Der Vollständigkeit halber muss erwähnt werden, dass Schwarz-Gelb weder auf Landes- noch auf Bundesebene für die Kommunen eine lösungsorientierte Perspektive bietet, sondern im Gegenteil eine Bedrohung darstellt. Die schon beschlossenen Einnahmereduzierungen bei der Gewerbesteuer und die noch diskutierte komplette Abschaffung dieser wichtigen Einnahmequelle für die Kommunen machen das überdeutlich. Und die angedrohte Besteuerung der kommunalen Daseinsvorsorge zeigt, dass die FDP ihre Privatisierungsideologie weitertreiben will, als hätte es die Finanzkrise nie gegeben.

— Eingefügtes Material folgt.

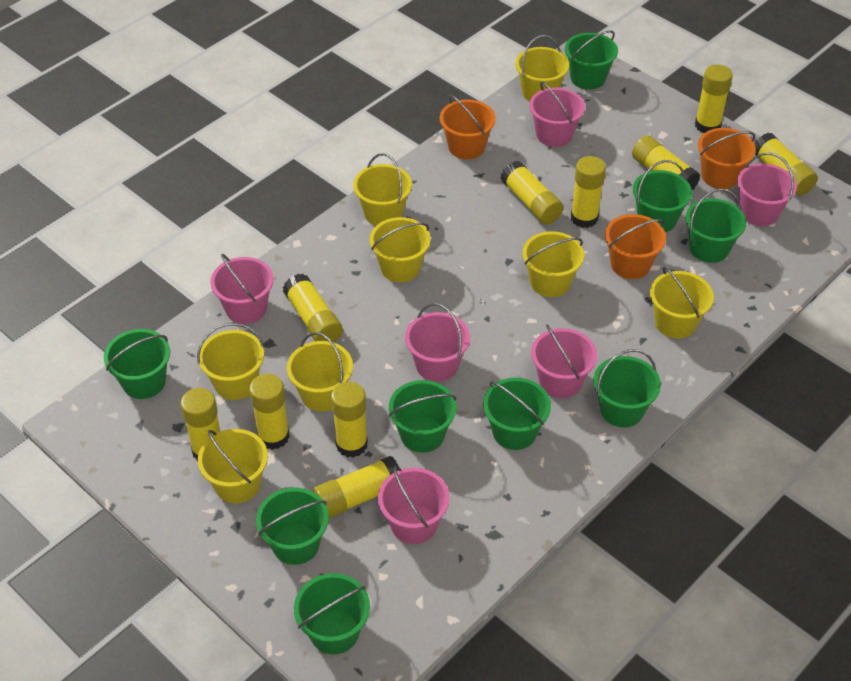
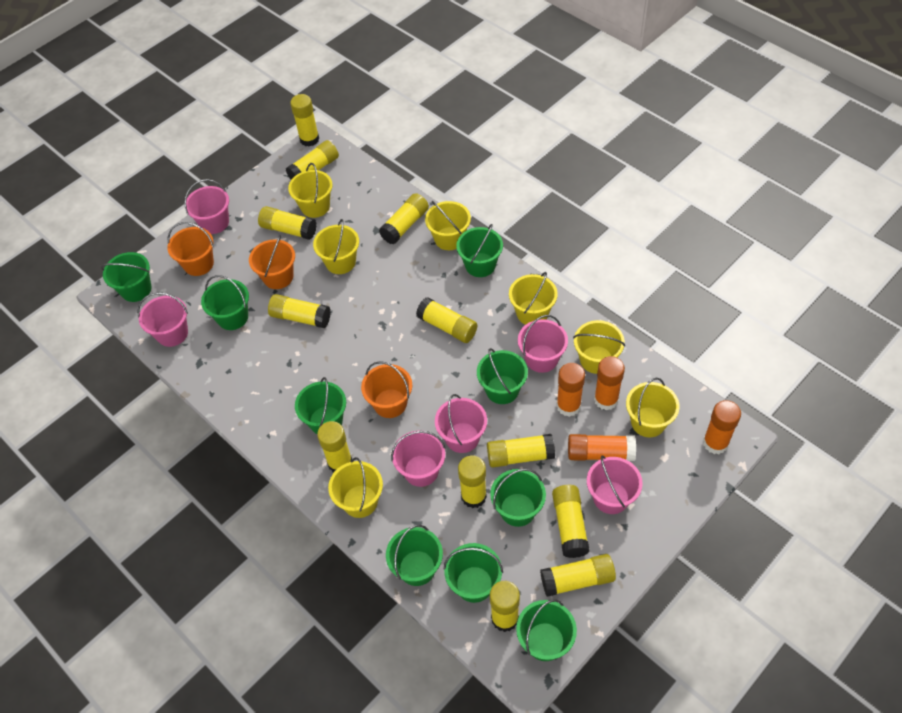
orange glue stick: none = 0 -> [556,363,585,417] [568,434,636,461] [594,356,625,410] [703,400,741,454] = 4
yellow bucket: [197,323,264,400] [198,429,268,504] [287,332,353,412] [353,153,412,226] [370,217,431,282] [515,35,569,102] [523,231,584,297] [650,267,714,338] = 8 -> [288,163,332,218] [313,219,359,274] [328,457,383,518] [425,201,471,250] [509,272,558,325] [573,320,625,374] [626,378,680,437] = 7
yellow glue stick: [181,388,220,461] [249,374,290,450] [283,274,343,343] [313,456,399,518] [331,382,368,458] [501,161,564,224] [571,156,606,228] [632,135,700,190] [695,65,733,133] [755,133,818,195] = 10 -> [258,206,317,240] [268,294,331,328] [286,140,339,180] [290,94,319,146] [317,421,352,472] [379,193,429,244] [416,297,477,343] [458,455,487,508] [487,434,555,468] [490,581,520,632] [540,554,616,597] [552,485,590,558] = 12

Diese Haltung der FDP erstaunt ja noch nicht einmal. Umso erstaunlicher fand ich allerdings eine Meldung der vergangenen Woche, in der ausgerechnet die FDP Finanzminister Schäuble zum Sparen aufforderte. Da hat wohl mal wieder jemand im FDP Sparbuch geblättert, aber Achtung: Sparen heißt bei der FDP vor allem bei den anderen. 6 Mrd. ihrer 10 Mrd. Einsparvorschläge sollen allein im Bereich Arbeit und Soziales umgesetzt werden. Neoliberalismus ist eben doch ein Schimpfwort.

Im gleichen Fahrwasser war übrigens der Ministerpräsident gestern Abend bei Anne Will unterwegs. Die Milliardengeschenke an die Hotellobby hat er als "zu schluckende Kröte" bezeichnet. Haben Sie sich bei den Koalitionsverhandlungen nicht getraut, dem Bayern Horst genau so energisch entgegen zu treten wie jetzt dem Peter Harry? Sie haben die höchst umstrittene Steuersenkung u. a. mit dem Hinweis auf den Sanierungsstau bei vielen Hotels entschuldigt. Die privatwirtschaftlichen Interessen der Hotelbranche damit in einen inhaltlichen Zusammenhang mit den täglichen Sorgen vieler SchulleiterInnen in unserem Land zu bringen, die um die marode Heizungsanlage fürchten oder mit undichten Decken zu kämpfen haben ist, mit Verlaub Herr Ministerpräsident, eine grobe Dreistigkeit. Wir fordern Sie auf: Schützen Sie die Kröten statt sie zu schlucken und lehnen Sie im Bundesrat das Wachstumsbeschleunigungsgesetz ab.